(DATA EXCERPTS begins)

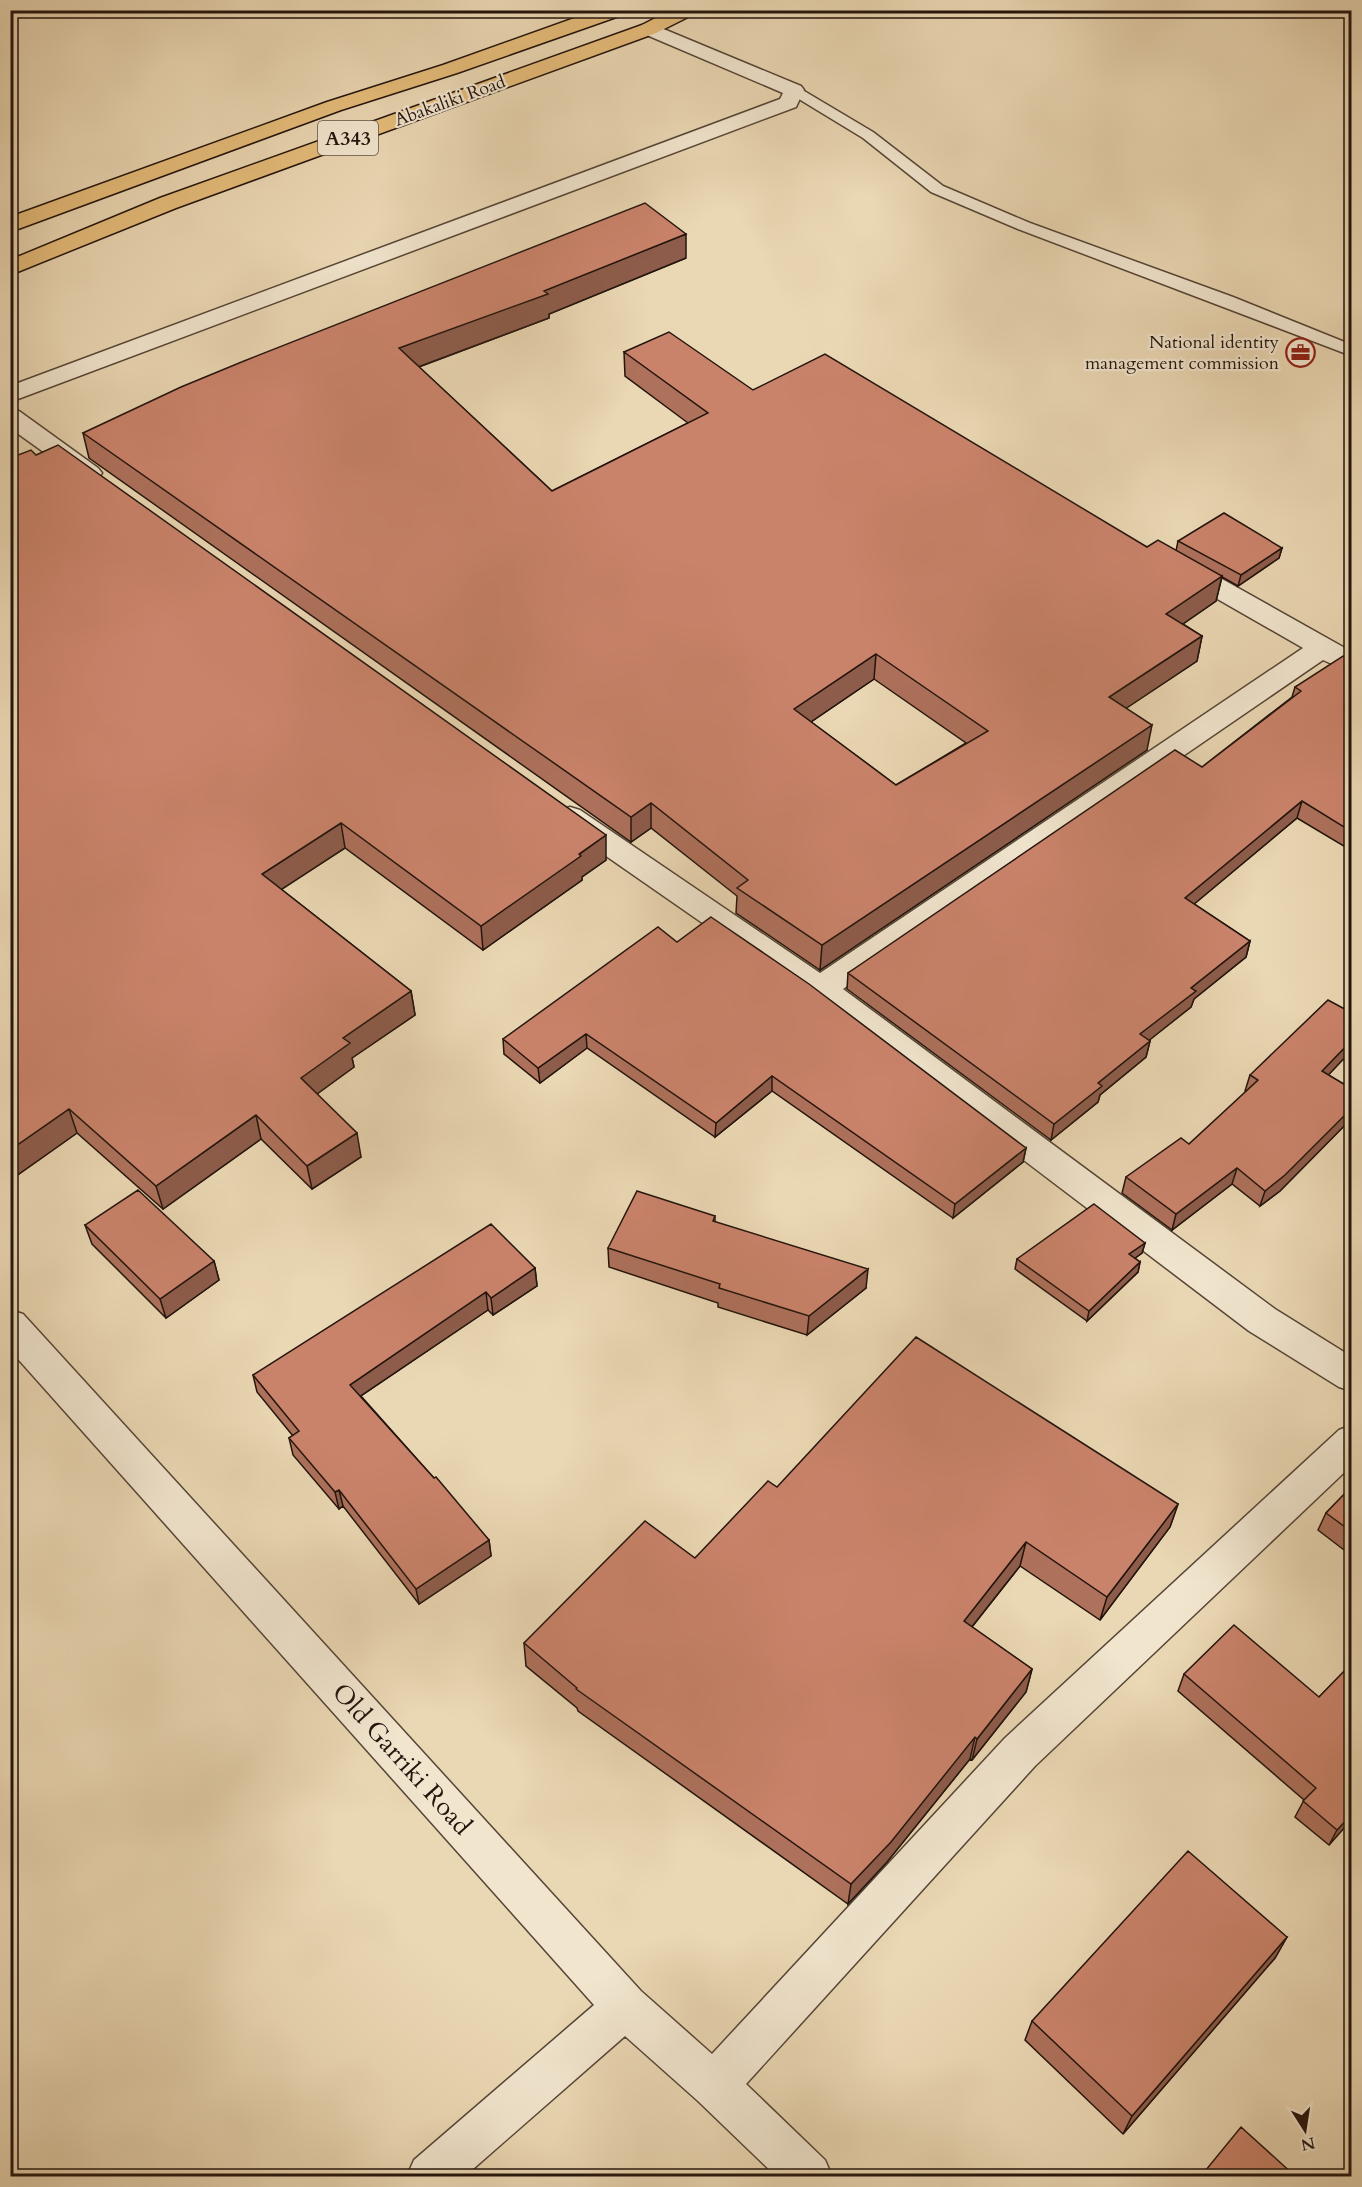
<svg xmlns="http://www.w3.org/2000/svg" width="1362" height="2187" font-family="Cardo,serif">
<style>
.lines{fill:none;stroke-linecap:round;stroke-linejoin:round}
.service-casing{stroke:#554536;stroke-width:3}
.minor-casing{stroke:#554536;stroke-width:3}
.trunk-casing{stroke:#23140d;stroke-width:3}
.service{fill:#f1e5ce;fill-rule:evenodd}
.minor{fill:#f1e5ce;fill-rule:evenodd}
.trunk{fill:#e5bc7a;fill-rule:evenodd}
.wall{fill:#ae715c;stroke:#23140d;stroke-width:1.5;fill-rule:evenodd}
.shaded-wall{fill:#8d5c4b;stroke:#23140d;stroke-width:1.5}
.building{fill:#ca836b;stroke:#23140d;stroke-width:1.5;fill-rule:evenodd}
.labels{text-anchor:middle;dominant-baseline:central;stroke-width:4.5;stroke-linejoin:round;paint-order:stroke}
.far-street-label{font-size:18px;fill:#23140d;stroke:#f1e5ce}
.far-poi-label{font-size:18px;fill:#23140d;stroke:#f1e5ce;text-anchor:end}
.shield{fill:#f1e5ce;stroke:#615347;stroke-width:1.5}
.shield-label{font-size:20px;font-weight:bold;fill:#23140d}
.near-street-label{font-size:26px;fill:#23140d;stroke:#f1e5ce}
</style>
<rect width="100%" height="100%" fill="#ead7b3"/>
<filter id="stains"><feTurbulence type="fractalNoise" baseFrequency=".00333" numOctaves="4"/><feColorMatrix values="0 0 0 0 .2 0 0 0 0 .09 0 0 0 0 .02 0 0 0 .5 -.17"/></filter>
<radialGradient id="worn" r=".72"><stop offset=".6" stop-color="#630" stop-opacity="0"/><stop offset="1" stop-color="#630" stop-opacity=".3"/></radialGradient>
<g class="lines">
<defs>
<path id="service" d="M794 85 873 132 943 186 1030 223 1233 297 1352 345V356L1018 229 931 192 863 138 789 93 786 90 789 87Z"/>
<path id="minor" d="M649 23 801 86 804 90 796 107 10 402V386L780 99 783 93 642 33 639 29 642 25Z
M10 409 19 411 98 468 102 473 98 478 89 481 80 478 10 428Z
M1181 559 1190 561 1352 652V673L1323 660 843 989 1275 1309 1352 1357V1391L1339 1387 1249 1331 809 997 560 824 555 817 560 810 570 807 580 810 820 973 1303 648 1172 573 1168 567 1172 561Z
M10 1310 23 1314 641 1991 712 2054 1005 1738 1339 1430 1352 1425V1465L1035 1766 746 2084 825 2160 832 2176H776L698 2101 625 2036 465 2176H407L414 2160 594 2005 10 1350Z"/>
<path id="trunk" d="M597 10H628L625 14 457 73 341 110 10 232V217L327 102 443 65Z
M671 10H697L694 14 656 33 176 208 10 275V260L160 198 642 25Z"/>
</defs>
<use href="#service" class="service-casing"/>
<use href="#minor" class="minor-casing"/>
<use href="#trunk" class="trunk-casing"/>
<use href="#service" class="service"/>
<use href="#minor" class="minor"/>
<use href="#trunk" class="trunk"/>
</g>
<path class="wall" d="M686 258 549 314V318L419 367 552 491 688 423 625 376 624 352 753 390 1147 547 1176 551 1178 541 1282 548 1279 558 1238 586 1222 577 1216 601 1183 624 1202 636 1197 661 1126 708 1147 750 820 970 736 913 737 896 651 828 631 842 89 458 83 433ZM874 679 966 743 896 785 811 722Z
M36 455 606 860 582 877V880L483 950 345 848 281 889 411 991 415 1015 352 1058 354 1067 317 1094 361 1157 312 1189 261 1139 163 1209 77 1133 16 1176 10 1172V458Z
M1352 661V851L1297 818 1194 904 1250 941 1246 957 1194 999 1191 1007 1149 1040 1150 1041 1146 1057 1100 1095 1098 1102 1051 1140 847 989 848 973 1202 767 1292 697 1295 687Z
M677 942 1026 1148 1023 1162 953 1218 772 1091 715 1137 587 1048 540 1083 504 1054 503 1039Z
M1352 1050 1328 1075 1352 1089V1118L1280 1191 1260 1206 1232 1184 1172 1230 1122 1193 1126 1177 1189 1144 1246 1092 1245 1091 1250 1075Z
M715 1216V1222L866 1288 807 1335 718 1307V1303L609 1267 608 1248Z
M85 1225 214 1261 219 1280 166 1318 92 1244Z
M1145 1243 1142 1253 1135 1258 1140 1262 1138 1272 1087 1321 1015 1269 1017 1259Z
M535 1268 537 1286 493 1315 488 1310 361 1396 489 1540 491 1556 419 1604 343 1506 339 1509 293 1455 289 1438 293 1436 257 1392 253 1375Z
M1352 1486V1556L1318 1530 1326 1513Z
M777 1487 1178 1504 1170 1527 1100 1620 1020 1566 972 1627 1032 1669 1026 1692 972 1760 970 1759 887 1862 848 1904 578 1711 577 1708 526 1666 524 1643 695 1558Z
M1352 1663V1819L1329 1845 1295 1817 1304 1800 1178 1691 1184 1674 1319 1697Z
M1287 1937 1275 1958 1123 2134 1025 2040 1032 2021Z"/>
<path class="shaded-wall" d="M686 234V258L549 314V318L402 373 399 348Z
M1282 548 1279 558 1238 586 1241 575Z
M1222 576 1216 601 1161 639 1166 614Z
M1202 636 1197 661 1104 723 1109 697Z
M876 654 874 679 793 734 794 709Z
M1152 725 1147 750 820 970 822 945Z
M1302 801 1297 818 1181 915 1185 898Z
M651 803V828L631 842V817Z
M341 823 345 848 267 899 262 874Z
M606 835V860L582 877V880L483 950 481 926Z
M1250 941 1246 957 1194 999 1191 1007 1137 1050 1140 1034 1191 988Z
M411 991 415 1015 352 1058 354 1067 306 1102 301 1078 343 1038Z
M586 1034 587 1048 540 1083 538 1068Z
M1352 1040V1050L1317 1087 1322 1071Z
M1150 1041 1146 1057 1100 1095 1098 1102 1051 1140 1054 1124 1098 1083Z
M772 1076V1091L715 1137 716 1123Z
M1352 1108V1118L1280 1191 1260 1206 1265 1191Z
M69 1109 77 1133 16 1176 10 1162V1150Z
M256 1115 261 1139 163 1209 156 1186Z
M357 1133 361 1157 312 1189 307 1166Z
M1026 1148 1023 1162 953 1218 955 1204Z
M1237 1168 1232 1184 1172 1230 1176 1214Z
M1145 1243 1142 1253 1127 1264 1129 1254Z
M214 1261 219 1280 166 1318 160 1299Z
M1140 1262 1138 1272 1087 1321 1089 1311Z
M535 1268 537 1286 493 1315 491 1298Z
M868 1269 866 1288 807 1335 809 1316Z
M486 1292 488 1310 353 1401 350 1385Z
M339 1490 343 1506 339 1509 335 1492Z
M1178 1504 1170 1527 1100 1620 1107 1597Z
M489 1540 491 1556 419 1604 416 1589Z
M1026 1542 1020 1566 959 1643 964 1621Z
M1032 1669 1026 1692 972 1760 977 1739Z
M975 1737 970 1759 887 1862 848 1904 851 1884Z
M1352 1814V1819L1329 1845 1337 1830Z
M1287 1937 1275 1958 1123 2134 1132 2116Z"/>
<path class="building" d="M645 203 686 234 544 291 548 294 399 348 552 491 708 413 624 352 669 332 753 390 825 354 1147 547 1158 540 1222 576 1166 614 1202 636 1109 697 1152 725 822 945 737 888 748 880 651 803 631 817 83 433 181 387 244 361ZM876 654 988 731 896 785 794 709Z
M58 445 606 835 579 854 581 856 481 926 341 823 262 874 411 991 343 1038 350 1043 301 1078 357 1133 307 1166 256 1115 156 1186 69 1109 10 1150V938H11L10 937V458L31 450 36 455Z
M1224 513 1282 548 1241 575 1178 541Z
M1343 656 1352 661V832L1302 801 1185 898 1250 941 1191 988 1196 991 1140 1034 1150 1041 1098 1083 1102 1086 1054 1124 848 973 1175 750 1202 767 1301 691 1295 687Z
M711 917 809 984 1026 1148 955 1204 772 1076 716 1123 586 1034 538 1068 503 1039 658 927 677 942Z
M1328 1000 1352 1013V1040L1322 1071 1352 1089V1108L1285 1175 1265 1191 1237 1168 1176 1214 1126 1177 1181 1138 1189 1144 1258 1080 1250 1075Z
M138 1190 214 1261 160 1299 85 1225Z
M637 1191 715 1216 713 1221 868 1269 809 1316 719 1288 720 1284 608 1248Z
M1094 1204 1145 1243 1129 1254 1140 1262 1089 1311 1017 1259Z
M491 1224 535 1268 491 1298 486 1292 350 1385 434 1478 436 1477 489 1540 416 1589 339 1490 335 1492 289 1438 299 1431 253 1375Z
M916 1337 1178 1504 1107 1597 1026 1542 964 1621 1032 1669 977 1739 975 1737 891 1842 851 1884 576 1689 577 1688 524 1643 645 1521 695 1558 768 1481 777 1487Z
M1352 1486V1532L1326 1513Z
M1234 1625 1319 1697 1352 1663V1814L1337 1830 1303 1801 1316 1788 1184 1674Z
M1188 1851 1287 1937 1132 2116 1032 2021Z
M1241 2127 1295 2176H1201Z"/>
<defs>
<symbol id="office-ring" viewBox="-11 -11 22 22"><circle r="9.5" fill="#f1e5ce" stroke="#8f2418" stroke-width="1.5"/><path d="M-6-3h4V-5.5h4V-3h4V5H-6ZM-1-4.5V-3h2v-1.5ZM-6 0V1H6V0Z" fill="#8f2418"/></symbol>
</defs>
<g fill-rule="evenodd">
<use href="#office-ring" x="1284" y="336" width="33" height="33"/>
</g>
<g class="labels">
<g class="far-street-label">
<text transform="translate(450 101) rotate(-20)">Abakaliki Road</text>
</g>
<g class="far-poi-label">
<text x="1279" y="342">National identity<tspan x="1279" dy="21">management commission</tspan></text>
</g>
<rect class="shield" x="318" y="121" width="60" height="34" rx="4.5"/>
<g class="shield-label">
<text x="348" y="138">A343</text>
</g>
<g class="near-street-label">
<text transform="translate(402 1759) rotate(48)">Old Garriki Road</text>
</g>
</g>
<rect width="1362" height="2187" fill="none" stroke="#ead7b3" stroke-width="36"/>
<rect x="12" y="12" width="1338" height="2163" fill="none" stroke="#23140d" stroke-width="3"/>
<rect x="18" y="18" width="1326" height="2151" fill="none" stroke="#23140d" stroke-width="1.5"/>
<g transform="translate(1305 2130) rotate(168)" stroke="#f1e5ce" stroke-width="4.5" paint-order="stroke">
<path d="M0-4.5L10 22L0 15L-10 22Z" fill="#23140d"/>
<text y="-9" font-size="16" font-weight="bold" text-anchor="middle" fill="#23140d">N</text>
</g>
<rect width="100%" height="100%" filter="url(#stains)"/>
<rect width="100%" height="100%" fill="url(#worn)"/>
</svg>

(DATA EXCERPTS ends)

▸ **TASK REQUIREMENTS**
Your task is to return each line of the data above that contains the string "worn".

▸ **REPLY TO THE TASK**
<radialGradient id="worn" r=".72"><stop offset=".6" stop-color="#630" stop-opacity="0"/><stop offset="1" stop-color="#630" stop-opacity=".3"/></radialGradient>
<rect width="100%" height="100%" fill="url(#worn)"/>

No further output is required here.